Poland’s strategic energy planner says Warsaw intends to stop buying Russian gas after its long-term supply contract with Gazprom expires in 2022.
Piotr Naimski told Polish Radio: “Poland will not extend the contract.
“New possibilities will appear,” he said in reference to the Baltic pipe linking Poland with Norway via Denmark as the Central European country attempts to diversify gas supplies.
Poland’s nationalist Law and Justice party has said it does not intend to renew its contract with Gazprom in 2022, citing supply disruptions since President Vladimir Putin took power.
Poland would also diversify supplies by signing contracts for the purchase of LNG (liquefied natural gas) from the US and Qatar, Naimski added.
In December, PGNiG, Poland’s state-owned oil and gas utility, signed deals for US LNG deliveries.
Poland is also pushing ahead with plans to expand its LNG terminal in the Baltic port of Swinoujscie (pictured), and in December launched a bidding process to boost its regasification capacity from 5 bcm to 7.5 bcm.
Pawel Jakubowski, CEO of Polskie LNG, said the LNG deliveries and Norwegian gas supplies could reorientate the central European gas market by creating north-south gas routes to replace the existing east-west links, weakening reliance on Russia.
“Poland is working on interconnectors with Lithuania, Ukraine, Slovakia and the Czech Republic to be able to deliver surplus volumes to neighbouring markets to create a regional gas hub,” Jakubowski said. “The Baltic pipe can give us very stable supplies to the Polish gas market on a long-term basis. The LNG terminal can give us flexibility and price arbitrage.”
Poland’s Gaz-System and Danish Energinet agreed to proceed with the gas pipeline in November.
Work on the Baltic pipe is due to start next year and end by October 2022, according to Polish Radio.
Poland’s government is also considering the impact of Russo-German Nord Stream 2 pipeline that is due to open this year, bypassing Ukraine and Poland.
Kay-Olaf Lang of the German Institute for International and Security Affairs told DW that Poland saw the Nord Stream 2 pipeline as a symbol “of German disloyalty towards its eastern neighbour and of a special relationship with Russia”.
Gazprom aims to complete Nord Stream 2 before 2020 when its gas-transit deal with Kiev runs out and Poland reportedly believes that when Russian gas no longer has to travel through Ukraine, the country will be more vulnerable to further Russian aggression.
In mid-January, PGNiG signed three production licences in Norwegian waters and in October it paid US$220 million for a stake in the Tommeliten Alpha gas field, south of the Norwegian mainland.

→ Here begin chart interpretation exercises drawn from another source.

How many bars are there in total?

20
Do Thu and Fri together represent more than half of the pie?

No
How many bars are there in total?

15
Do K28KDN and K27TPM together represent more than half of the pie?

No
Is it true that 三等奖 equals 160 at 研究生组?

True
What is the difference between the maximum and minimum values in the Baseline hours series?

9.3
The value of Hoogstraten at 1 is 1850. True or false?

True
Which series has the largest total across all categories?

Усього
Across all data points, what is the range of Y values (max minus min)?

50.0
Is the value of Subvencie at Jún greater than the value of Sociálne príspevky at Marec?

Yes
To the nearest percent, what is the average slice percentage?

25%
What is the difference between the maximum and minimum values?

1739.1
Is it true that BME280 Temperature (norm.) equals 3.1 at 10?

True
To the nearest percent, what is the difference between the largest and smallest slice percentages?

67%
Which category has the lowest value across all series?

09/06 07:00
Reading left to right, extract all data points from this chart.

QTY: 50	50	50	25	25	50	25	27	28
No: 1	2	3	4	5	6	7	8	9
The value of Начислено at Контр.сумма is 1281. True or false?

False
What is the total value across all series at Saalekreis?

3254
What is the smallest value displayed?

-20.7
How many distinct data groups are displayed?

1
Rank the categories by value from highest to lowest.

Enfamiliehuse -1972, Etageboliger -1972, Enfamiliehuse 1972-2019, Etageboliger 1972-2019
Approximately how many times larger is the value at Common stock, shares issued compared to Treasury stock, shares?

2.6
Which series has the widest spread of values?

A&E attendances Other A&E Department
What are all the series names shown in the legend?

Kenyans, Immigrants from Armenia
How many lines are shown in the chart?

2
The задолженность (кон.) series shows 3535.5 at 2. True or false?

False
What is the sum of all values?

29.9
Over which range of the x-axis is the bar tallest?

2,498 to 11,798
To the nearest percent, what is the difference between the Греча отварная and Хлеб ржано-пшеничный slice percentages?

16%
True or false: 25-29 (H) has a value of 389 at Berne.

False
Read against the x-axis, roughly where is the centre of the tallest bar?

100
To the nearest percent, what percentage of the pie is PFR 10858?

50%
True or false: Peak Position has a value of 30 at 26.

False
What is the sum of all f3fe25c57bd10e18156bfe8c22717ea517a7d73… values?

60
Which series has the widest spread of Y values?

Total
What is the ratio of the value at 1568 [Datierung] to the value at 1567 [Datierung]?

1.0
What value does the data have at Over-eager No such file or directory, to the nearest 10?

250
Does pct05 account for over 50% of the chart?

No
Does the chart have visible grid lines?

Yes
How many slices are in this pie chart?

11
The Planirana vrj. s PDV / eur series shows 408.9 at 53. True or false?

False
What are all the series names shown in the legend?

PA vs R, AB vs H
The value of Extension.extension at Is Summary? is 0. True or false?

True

Poland hopes the moves will cut dependence on Russian gas and allow the country to emerge as a Central European gas hub.
“[The Baltic pipe] is the most important deal from the perspective of diversifying our energy mix, and making Poland independent from Russian gas,” said energy analyst Robert Tomaszewski of Polityka Insight in Warsaw. “It is the last condition towards making [Poland] free.”
Poland currently buys about 11 billion cubic metres (bcm) of the 17 bcm of natural gas it consumes each year from Russia’s gas giant, Gazprom.